We can see from the Fourier transforms that the hybrid image is indeed the sum of the low frequencies of Mark and the high frequencies of Matt.
To create the Gaussian stack, I initialized level 0 of the stack with the original image. For each successive level, I blurred the previous level using a Gaussian kernel, ultimately resulting in a stack of images with the same sizes. Within each iteration of the for loop to create the Gaussian stack, I subtracted the newly blurred Gaussian level from the previous Gaussian level to obtain an entry for the Laplacian stack. Finally, I appended the last image from the Gaussian stack to the Laplacian stack, resulting in two stacks with the same number of levels.

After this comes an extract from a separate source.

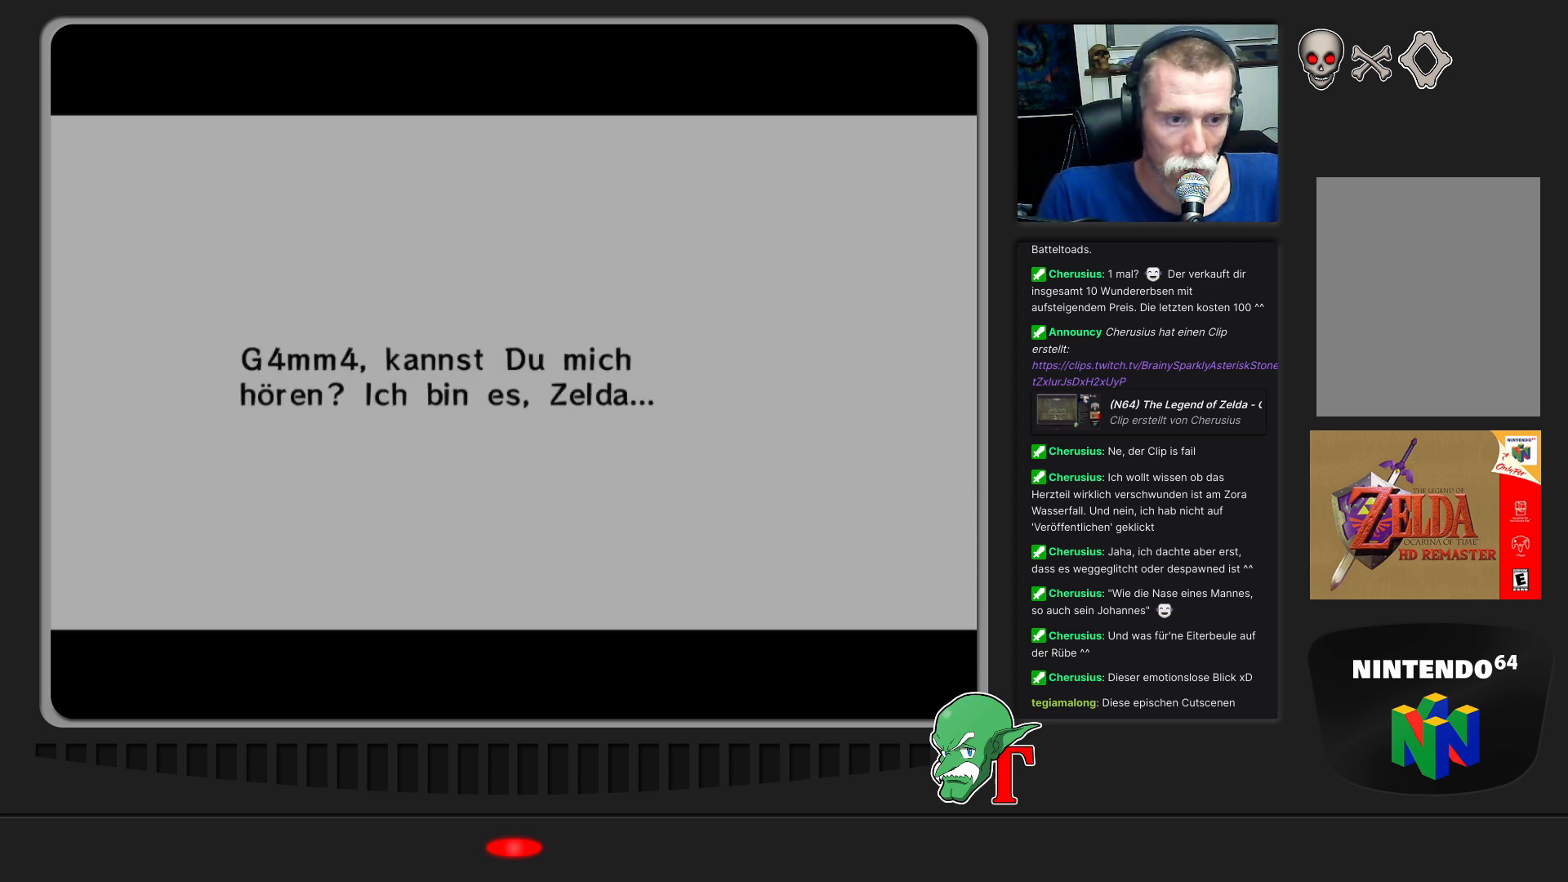
Gameplay with a controller (Nintendo layout); each line is a JSON object with the inputs held at the frame after it. "events" lists button and stick changes between this image and that frame as [ms after this image, input, new state], when the widget could be followed in between. Not read: L3 R3.
{"buttons": ["A"], "left_stick": "center", "events": [[300, "A", "down"]]}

Here are the Laplacian and Gaussian stacks for the apple image respectively:
Laplacian stack of apple
Gaussian stack of apple
Here are the Laplacian and Gaussian stacks for the orange image respectively:
Laplacian stack of orange
Gaussian stack of orange
I created the Laplacian stacks for each of the two input images. I also constructed a Gaussian stack for the mask input image to smooth out the transition between the two images. Then, I generated the stack for the blended image by running blended_stack = (1 - mask_gaussian) * image_1_laplacian + mask_gaussian * image_2_laplacian
. Finally, I collapsed the stack to get the final blended result: np.sum(blended_stack, axis = 0)
.
For all of the more irregular masks (i.e. aside from the linear mask in Oraple), I used Meta AI's Segment Anything to generate them by feeding in an input image and extracting the desired binary mask as a jpg file.
Image of Berkeley
Image of snowing sky
Mask input image
Laplacian stack of Berkeley
Laplacian stack of the snowing sky
Gaussian stack of the mask input image
Stack of the blended image
Final blended image
All of the displayed results on the websites, including the Gaussian/Laplacian stacks and multiresolution blending, are implemented with color, i.e. I applied the Gaussian filter to each channel and then stacked them together for the resulting image.
The most important thing I learned from this project is image processing/transformation/manipulation through the perspective of frequency. Prior to this project, I have worked with a variety of image processing techniques such as filtering, compressing, or segmentation, but all of those methods work directly with the raw pixel value of the image. In this project, I had the opportunity to extract low and high frequency out of an image and manipulate them appropriately to produce effects that are often provided by photo editing applications such as blending images or creating hybrid images.